Comme Neuer, Čech et Casillas avant lui, le Portugais est précoce. L’Euro 2012 est d’ailleurs loin d’être le premier grand rendez-vous auquel il patricipe puisqu’il a connu le mondial des U20 il y a cinq ans et a participé à de nombreux matchs de Ligue des champions et d’Europa League. Comme pour ses trois rivaux, la pression des rendez-vous importants n’est pas un problème. Bref, Rui Patrício est bourré de talent. Sir Alex Ferguson le suit de près depuis deux saisons et pourrait bien tenter le coup cet été pour palier le rendement parfois décevant de De Gea. Pour cela, il faudra sortir le chéquier. Le Sporting demande 20 millions d’euros… pour le moment. Car, de retour de Pologne et d’Ukraine, le Lisboète verra son contrat être revalorisé. Autant dire que Rui Patrício partira pour 25 ou 30 millions. Une méthode inspirée de ce qui se fait du côté de Porto.
Sortie de secours
Sauf grosse bourde face à l’Espagne, et éventuellement en finale, le gardien portugais a d’ores et déjà réussi son Euro. Il a dévoilé au monde ses forces et son énorme talon d’Achille, les sorties aériennes. Diego Capel, son coéquipier au Sporting, l’a d’ailleurs ouvertement confirmé dans la presse lusitanienne en début de semaine. Depuis le coup d’envoi de la compétition, Rui Patrício a encaissé quatre buts : trois sur lesquels il n’est pas ou peu fautif et un autre – contre le Danemark – où son mauvais placement est directement impliqué. Sur le premier but de Bentdner, entaché par une grossière faute de marquage de la défense sur Krohn-Dehli, il hésite à sortir sur ce dernier et lui laisse tout le loisir de déposer un caviar sur la tête du buteur de Sunderland. Moche, mais symptomatique du mal qui frappe le portier « sportinguista » et qui touchait également ses deux prédécesseurs, Ricardo et Eduardo.

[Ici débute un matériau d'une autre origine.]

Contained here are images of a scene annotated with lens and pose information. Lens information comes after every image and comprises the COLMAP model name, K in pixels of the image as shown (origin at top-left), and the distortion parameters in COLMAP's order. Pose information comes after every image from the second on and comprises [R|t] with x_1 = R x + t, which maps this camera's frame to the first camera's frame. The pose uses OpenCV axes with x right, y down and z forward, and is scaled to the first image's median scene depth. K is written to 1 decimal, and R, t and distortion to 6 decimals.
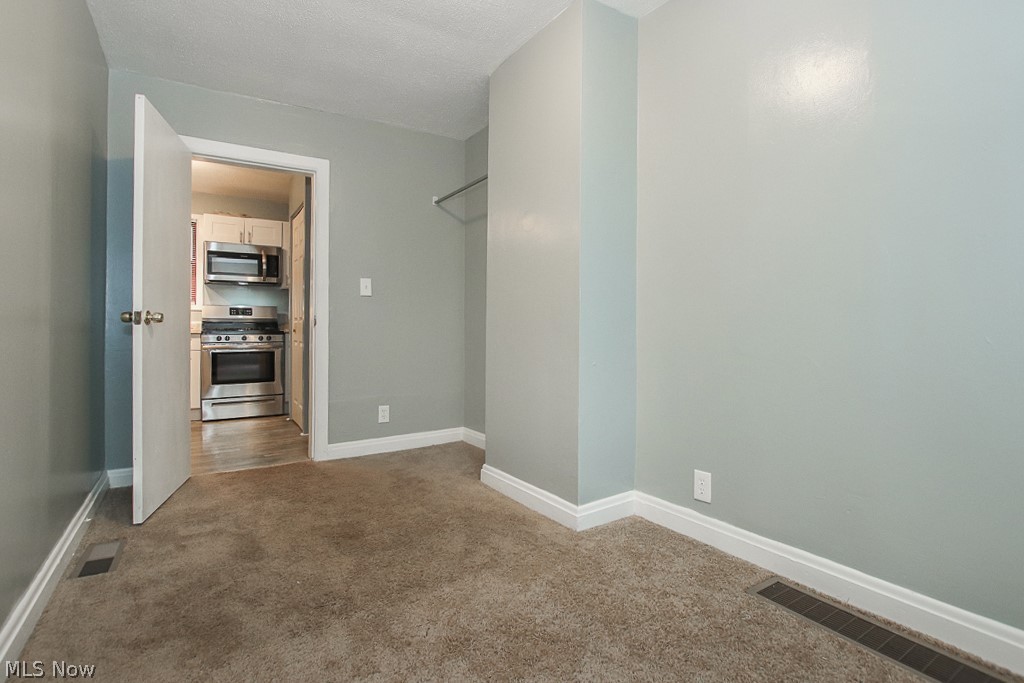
lens RADIAL K [[480.3, 0, 508.7], [0, 480.3, 330.0], [0, 0, 1]] dist [-0.006426, -0.000031]
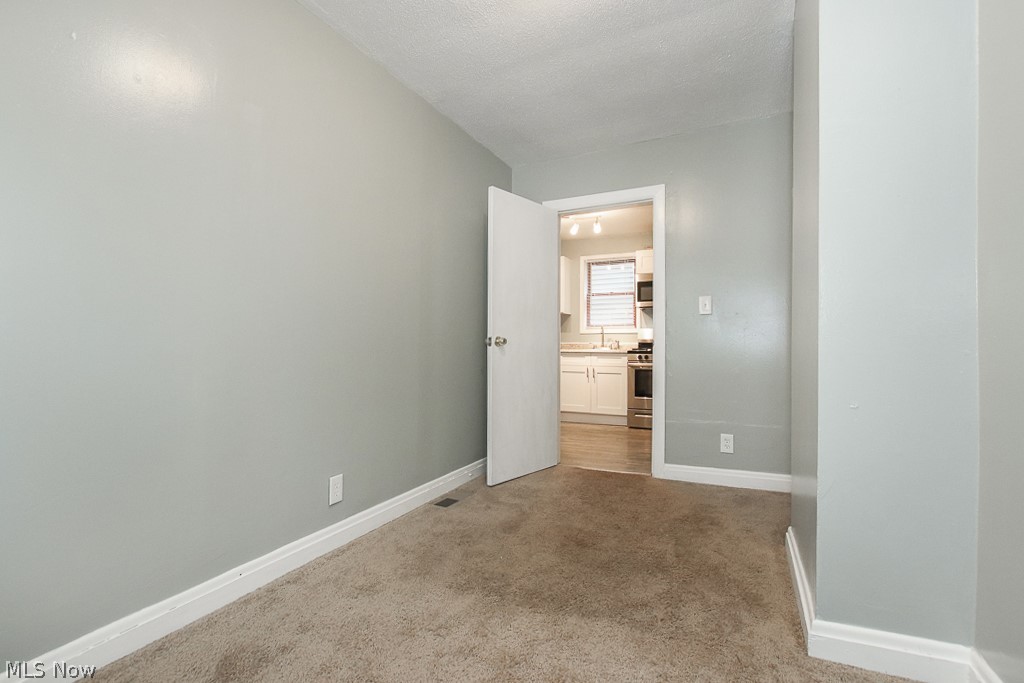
lens RADIAL K [[477.6, 0, 510.5], [0, 477.6, 344.6], [0, 0, 1]] dist [-0.015768, 0.000229]
pose [[0.526638, -0.007016, -0.850061, 0.426600], [-0.002418, 0.999950, -0.009751, -0.002272], [0.850086, 0.007191, 0.526594, 0.266213]]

Chaque corner, centre ou coup franc bien placé est pour lui une angoisse. Son manque de confiance en lui l’amène souvent à rester sur sa ligne de fond et à s’en remettre à ses réflexes, plutôt que de sortir dans le paquet et boxer le ballon. C’est sans doute pour cette raison que Paulo Bento a tenu à resserrer les boulons sur la défense. Après la victoire contre le Danemark, la charnière Bruno Alves-Pepe s’est montrée plus stricte au marquage, et sur les ailes, les latéraux essayent de minimiser à l’extrême le nombre de centres adverses venant des ailes. Pour le moment, ça marche plutôt bien. Et puis face à la Roja ce soir, Rui Patrício pourra rester tranquille : sans la touffe de Puyol et malgré la présence de Piqué, le jeu aérien est loin d’être le point fort des Espagnols… Quand on sait que trois des quatre buts encaissés par la Selecção l’ont été de la tête, c’est plutôt rassurant pour les adeptes de la Costa do Sol.